> _AIM OF THE TASK_:
Below are entries; count the lines containing the string "thumb". The answer is that number alone.

> _DATASET EXTRACT_:
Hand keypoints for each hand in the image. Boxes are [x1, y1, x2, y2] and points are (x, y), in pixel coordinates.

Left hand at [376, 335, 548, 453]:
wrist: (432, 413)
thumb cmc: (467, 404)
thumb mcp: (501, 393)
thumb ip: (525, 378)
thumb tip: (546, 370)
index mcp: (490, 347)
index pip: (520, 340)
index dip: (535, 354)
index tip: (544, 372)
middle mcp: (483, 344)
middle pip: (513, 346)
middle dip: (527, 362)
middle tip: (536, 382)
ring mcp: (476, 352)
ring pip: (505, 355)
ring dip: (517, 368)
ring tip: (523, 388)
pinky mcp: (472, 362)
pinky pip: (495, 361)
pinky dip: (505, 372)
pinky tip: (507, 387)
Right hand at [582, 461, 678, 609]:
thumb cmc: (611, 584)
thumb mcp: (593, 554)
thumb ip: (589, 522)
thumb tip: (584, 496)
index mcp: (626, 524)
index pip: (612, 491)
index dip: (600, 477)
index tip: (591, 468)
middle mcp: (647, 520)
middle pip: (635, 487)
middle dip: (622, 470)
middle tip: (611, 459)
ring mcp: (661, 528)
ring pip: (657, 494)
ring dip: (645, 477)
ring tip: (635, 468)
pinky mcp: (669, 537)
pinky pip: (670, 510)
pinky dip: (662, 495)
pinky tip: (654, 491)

> _SOLUTION TO THIS TASK_:
8